• What you need to do:
Where in the data below does the word "wurden" appear? Copy every line that has it.

• Source data:
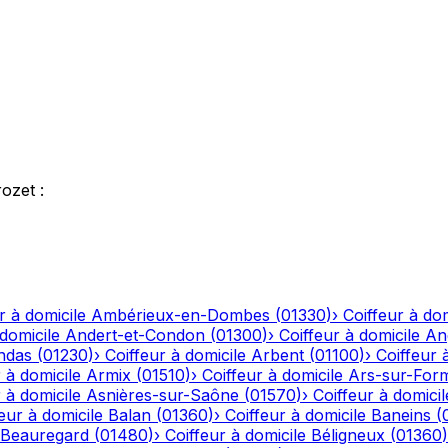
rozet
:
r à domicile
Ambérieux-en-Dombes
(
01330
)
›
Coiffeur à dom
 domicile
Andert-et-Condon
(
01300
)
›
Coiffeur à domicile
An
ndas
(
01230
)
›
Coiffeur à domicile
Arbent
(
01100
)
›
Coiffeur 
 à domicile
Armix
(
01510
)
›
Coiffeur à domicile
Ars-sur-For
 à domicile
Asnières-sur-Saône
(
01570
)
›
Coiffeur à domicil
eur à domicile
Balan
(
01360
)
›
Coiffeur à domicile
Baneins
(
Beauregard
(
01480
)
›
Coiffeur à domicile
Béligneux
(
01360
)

--

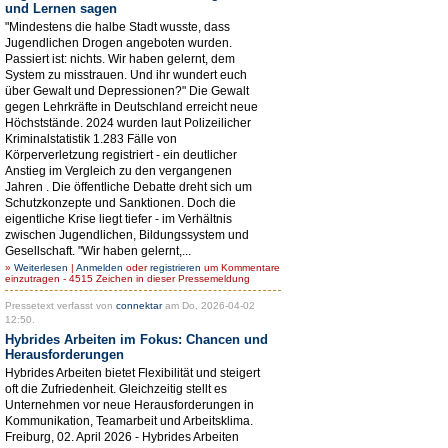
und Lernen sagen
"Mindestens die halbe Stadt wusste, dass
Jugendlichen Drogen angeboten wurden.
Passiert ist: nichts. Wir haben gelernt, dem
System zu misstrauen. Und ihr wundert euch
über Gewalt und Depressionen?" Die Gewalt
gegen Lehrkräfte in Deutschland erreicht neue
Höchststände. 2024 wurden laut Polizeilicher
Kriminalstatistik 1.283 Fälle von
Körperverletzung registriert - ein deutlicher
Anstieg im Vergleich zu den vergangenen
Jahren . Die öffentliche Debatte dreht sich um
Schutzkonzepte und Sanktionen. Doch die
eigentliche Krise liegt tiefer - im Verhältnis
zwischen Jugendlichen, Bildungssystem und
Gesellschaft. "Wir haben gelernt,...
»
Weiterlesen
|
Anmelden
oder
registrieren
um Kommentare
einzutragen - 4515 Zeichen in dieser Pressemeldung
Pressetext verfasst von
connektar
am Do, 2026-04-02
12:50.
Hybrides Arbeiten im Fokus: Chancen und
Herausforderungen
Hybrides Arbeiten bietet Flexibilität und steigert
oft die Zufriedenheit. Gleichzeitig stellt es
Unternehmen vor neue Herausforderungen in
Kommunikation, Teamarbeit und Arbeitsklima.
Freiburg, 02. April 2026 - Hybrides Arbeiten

• Finished exercise:
Jugendlichen Drogen angeboten wurden.
Höchststände. 2024 wurden laut Polizeilicher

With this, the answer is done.